— Я же не договорил, Алексей! — всплеснул руками Оболенский и с укором посмотрел на нетерпеливого товарища, который причислил его чуть ли не к революционерам. — Я совсем не охотник до переворотов. Земля с ее реками и лесами извечно на Руси вотчинное владение, и она всегда должна оставаться нашей собственностью. Не должно давать направо и налево вольностей, но должно опереться на нас — единственное образованное сословие в России. Ведь нет даже отдельных людей среди селян, мещан или купцов, которые могли бы заменить дворянство. Лишь мы в одиночестве взращиваем ростки цивилизации, занесенные из Европы. Лишь мы храним национальные традиции, развиваем искусство. Мужикам недоступно пока это, и конечно же для них нужен грозный правитель, который бы учил их уму-разуму, а отнюдь не Лоренцо Медичи.
Гааз понимал смысл слов князя смутно, но Оболенский часто обращался к нему, вернее, в его сторону, стало быть, надо для приличия вставить несколько своих суждений в разговор. Федор Петрович, кажется, наконец понял мысль князя и, когда тот в очередной раз сделал паузу, вставил:
— Если бы вы видели, какие художники, певцы народные есть в тюрьмах! Искусство простого народа прекрасно потому, что его понимает всяк, оно — не от ума, а от доброго сердца и искренности чувств.
— Ну, Федор Петрович, вы раскрылись с новой стороны! Вы же на старости лет за славянофилами потянулись.
Оболенский захохотал, подскочив к Гаазу, дружески потряс его за плечи и, как учитель ученику, снисходительно заглянул ему в глаза. Князю было жалко старика, который прожил долгую жизнь, но остался по-детски наивен, а если искренне — даже глуп.
— Конечно же, Федор Петрович, в чем-то я с вами и согласен — прекрасное везде прекрасно и мужик может хорошо спеть или сплясать. Но надобно искать высокоеискусство, а не народность в нем. Неужто вы хотите, как эти любители древности в мурмолках, отвергнуть и девятнадцатый век, и железную дорогу, и, в конце концов, Европу, которая, приходится признаваться, куда поумней нашего? Узко, узко судите. Не в мужике, а в просвещении настоящее искусство. Кто видел Рим, читал Шекспира, слушал Паганини — лишь тот может создать что-то воистину талантливое. Я даже не понимаю, как можно спорить о столь прописных истинах. Наши отцы, деды, прадеды всегда учили мужиков уму-разуму, за что те кормили их, считая долгом отдать лучшее лучшему.
Федор Петрович уловил в словах князя какое-то высокомерие, нежелание признавать достоинств простолюдина. И Гааз сделал робкую попытку наставить его на путь истинный:
— Евангелие учит, что все должно принадлежать всем поровну. Так делалось у апостолов, так делается ныне во многих наших монастырях…
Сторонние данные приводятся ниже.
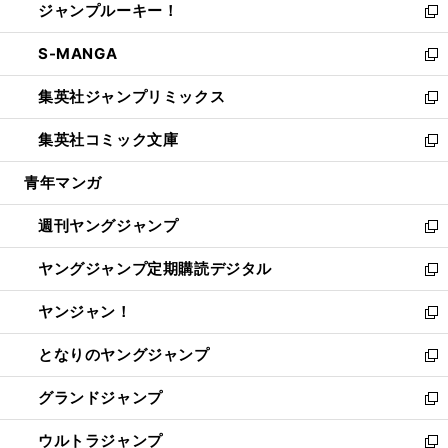
ジャンプルーキー！
く
で
ド
ィ
い
新
開
ウ
ン
ウ
し
S-MANGA
く
で
ド
ィ
い
新
開
ウ
ン
ウ
し
集英社ジャンプリミックス
く
で
ド
ィ
い
新
開
ウ
ン
ウ
し
集英社コミック文庫
く
で
ド
ィ
い
新
開
ウ
ン
ウ
し
青年マンガ
く
で
ド
ィ
い
開
ウ
ン
ウ
週刊ヤングジャンプ
く
で
ド
ィ
新
開
ウ
ン
し
ヤングジャンプ定期購読デジタル
く
で
ド
い
新
開
ウ
ウ
し
ヤンジャン！
く
で
ィ
い
新
開
ン
ウ
し
となりのヤングジャンプ
く
ド
ィ
い
新
ウ
ン
ウ
し
グランドジャンプ
で
ド
ィ
い
新
開
ウ
ン
ウ
し
ウルトラジャンプ
く
で
ド
ィ
い
新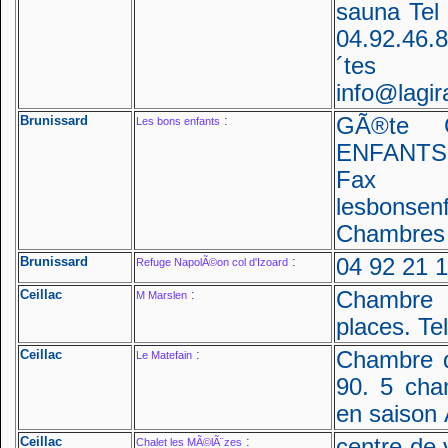
sauna Tel
04.92.46
´tes
info@lagir
Brunissard
:
GÃ®te
Les bons enfants
ENFANTS 
Fax :
lesbonsen
Chambres 
Brunissard
:
04 92 21 1
Refuge NapolÃ©on col d'Izoard
Ceillac
:
Chambre 
M Marslen
places. Te
Ceillac
:
Chambre d
Le Matefain
90. 5 cha
en saison
Ceillac
:
centre de 
Chalet les MÃ©lÃ¨zes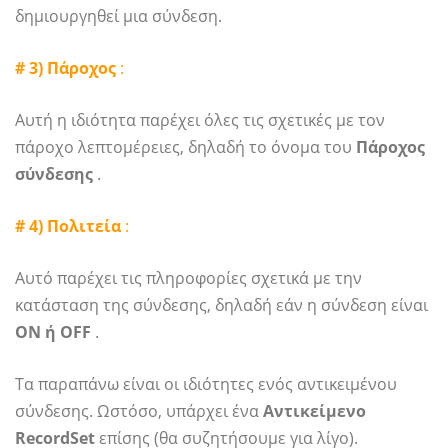
δημιουργηθεί μια σύνδεση.
# 3) Πάροχος
:
Αυτή η ιδιότητα παρέχει όλες τις σχετικές με τον
πάροχο λεπτομέρειες, δηλαδή το όνομα του
Πάροχος
σύνδεσης
.
# 4) Πολιτεία
:
Αυτό παρέχει τις πληροφορίες σχετικά με την
κατάσταση της σύνδεσης, δηλαδή εάν η σύνδεση είναι
ON ή OFF
.
Τα παραπάνω είναι οι ιδιότητες ενός αντικειμένου
σύνδεσης. Ωστόσο, υπάρχει ένα
Αντικείμενο
RecordSet
επίσης (θα συζητήσουμε για λίγο).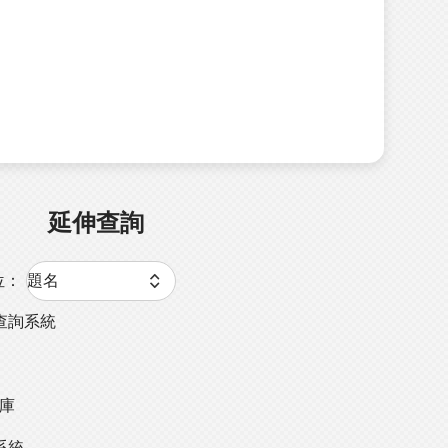
延伸查詢
位：
查詢系統
料庫
系統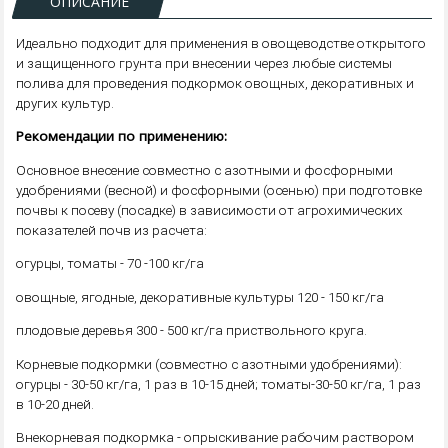
ОПИСАНИЕ
Идеально подходит для применения в овощеводстве открытого
и защищенного грунта при внесении через любые системы
полива для проведения подкормок овощных, декоративных и
других культур.
Рекомендации по применению:
Основное внесение совместно с азотными и фосфорными
удобрениями (весной) и фосфорными (осенью) при подготовке
почвы к посеву (посадке) в зависимости от агрохимических
показателей почв из расчета:
огурцы, томаты - 70 -100 кг/га
овощные, ягодные, декоративные культуры 120 - 150 кг/га
плодовые деревья 300 - 500 кг/га приствольного круга.
Корневые подкормки (совместно с азотными удобрениями):
огурцы - 30-50 кг/га, 1 раз в 10-15 дней; томаты-30-50 кг/га, 1 раз
в 10-20 дней.
Внекорневая подкормка - опрыскивание рабочим раствором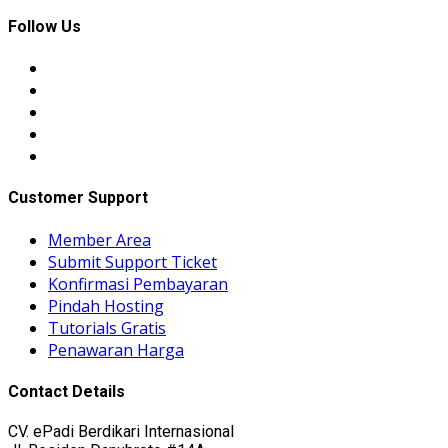
Follow Us
Customer Support
Member Area
Submit Support Ticket
Konfirmasi Pembayaran
Pindah Hosting
Tutorials Gratis
Penawaran Harga
Contact Details
CV. ePadi Berdikari Internasional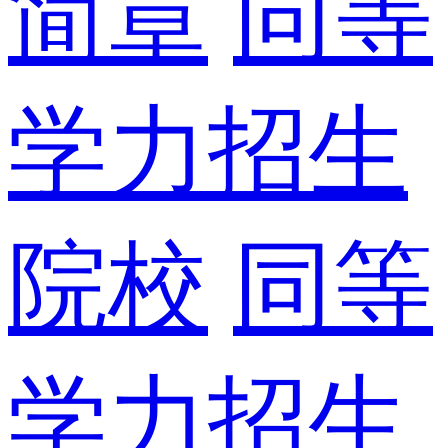
简章
同等
学力招生
院校
同等
学力招生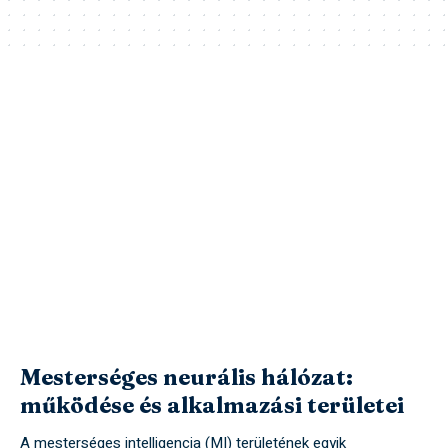
Mesterséges neurális hálózat:
működése és alkalmazási területei
A mesterséges intelligencia (MI) területének egyik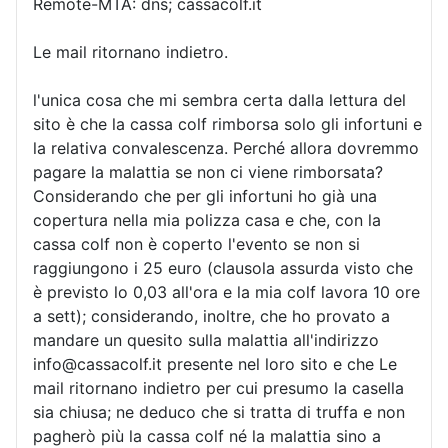
Remote-MTA: dns; cassacolf.it
Le mail ritornano indietro.
l'unica cosa che mi sembra certa dalla lettura del
sito è che la cassa colf rimborsa solo gli infortuni e
la relativa convalescenza. Perché allora dovremmo
pagare la malattia se non ci viene rimborsata?
Considerando che per gli infortuni ho già una
copertura nella mia polizza casa e che, con la
cassa colf non è coperto l'evento se non si
raggiungono i 25 euro (clausola assurda visto che
è previsto lo 0,03 all'ora e la mia colf lavora 10 ore
a sett); considerando, inoltre, che ho provato a
mandare un quesito sulla malattia all'indirizzo
info@cassacolf.it presente nel loro sito e che Le
mail ritornano indietro per cui presumo la casella
sia chiusa; ne deduco che si tratta di truffa e non
pagherò più la cassa colf né la malattia sino a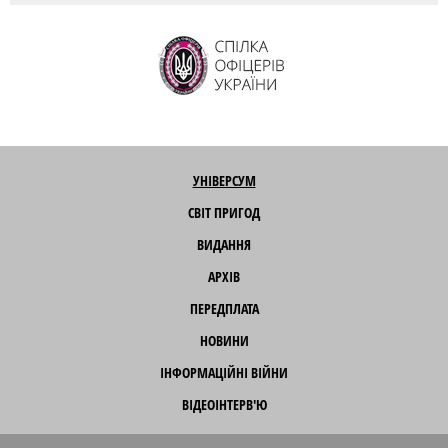
УНІВЕРСУМ
СВІТ ПРИГОД
ВИДАННЯ
АРХІВ
ПЕРЕДПЛАТА
НОВИНИ
ІНФОРМАЦІЙНІ ВІЙНИ
ВІДЕОІНТЕРВ'Ю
Словно обжора, учуявший запах жаркого, отец Исидор оживился при упоминании священного писания и несколькими словами легко опроверг тщеславного тюремного доктора:
— Равенство между братьями, то есть людьми равного звания. Евангелие гласит: «Воздай кесареви кесарево», и никто не был послушнее властям, даже языческим, как первые христиане, хотя власти гнали их, жгли и мучили.
— Я вижу, Федор Петрович, вы все еще сомневаетесь, — улыбнувшись, погрозил пальцем Гаазу Оболенский. — Эй, Харитон! — Оболенский хлопнул по спине зажигавшего канделябры дворецкого, отчего тот вздрогнул. — Скажи, что бы ты чувствовал, если бы тебя высек царь?
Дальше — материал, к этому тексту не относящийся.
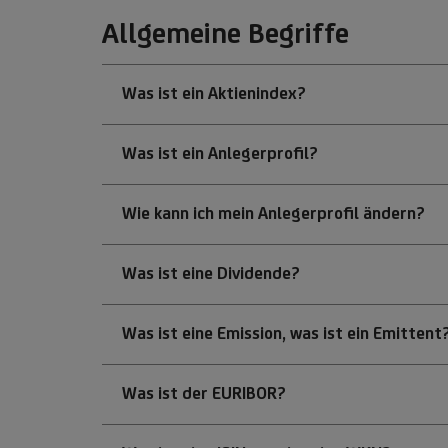
Allgemeine Begriffe
Was ist ein Aktienindex?
Was ist ein Anlegerprofil?
Wie kann ich mein Anlegerprofil ändern?
Was ist eine Dividende?
Was ist eine Emission, was ist ein Emittent
Was ist der EURIBOR?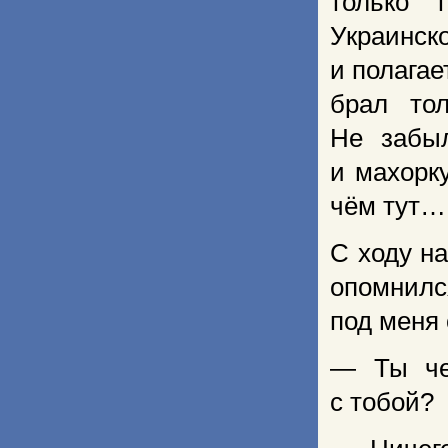
только 
Украинск
и полага
брал то
Не забыл
и махорк
чём тут
С ходу на
опомнилс
под меня
— Ты че
с тобой?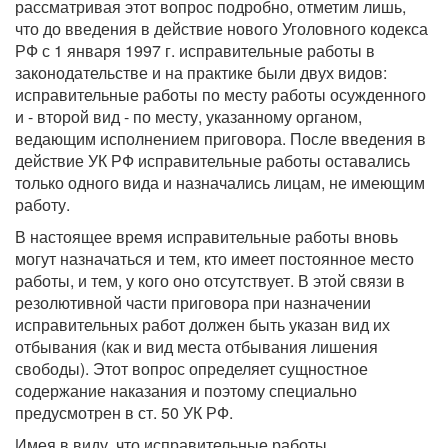
рассматривая этот вопрос подробно, отметим лишь,
что до введения в действие нового Уголовного кодекса
РФ с 1 января 1997 г. исправительные работы в
законодательстве и на практике были двух видов:
исправительные работы по месту работы осужденного
и - второй вид - по месту, указанному органом,
ведающим исполнением приговора. После введения в
действие УК РФ исправительные работы оставались
только одного вида и назначались лицам, не имеющим
работу.
В настоящее время исправительные работы вновь
могут назначаться и тем, кто имеет постоянное место
работы, и тем, у кого оно отсутствует. В этой связи в
резолютивной части приговора при назначении
исправительных работ должен быть указан вид их
отбывания (как и вид места отбывания лишения
свободы). Этот вопрос определяет сущностное
содержание наказания и поэтому специально
предусмотрен в ст. 50 УК РФ.
Имея в виду, что исправительные работы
Старый дворецкий низко поклонился и пробормотал бездушно и привычно, точно продолжал зажигать канделябры:
— Радость, ваше сиятельство, непомерную радость и рассказывал бы об этом повсюду.
— Ну, иди, иди, иди… Вот, Наташенька, — князь, вспомнив, что именно дочь первая завела разговор о простолюдинах, с жалостью посмотрел на нее, — не сравнивай свою легкоранимую душу с их дубленой кожей. Пойми, что они постигли лишь первую потребность человека — жить. Она родила земледелие, ремесло, торговлю. Вторая же, высшая потребность — жить удобно — для них не существует. А ведь она-то и породила вот эту мебель, — все повели взглядом за хозяином по сторонам, — вот этот фрак, — все обратили внимание на моложавый вид князя, — вот это искусство…
Все уставились на новую картину, висевшую над чайным столиком, которую Оболенский всего неделю назад приобрел за двести рублей на Кузнецком. На ней был изображен Гоголь в халате перед камином, в котором горели его сочинения. Перед писателем на коленях стоял мальчик-казачок и молил не жечь драгоценных рукописей. По бокам от них были изображены две аллегорические фигуры — плачущего гения и входящей в дверь смерти.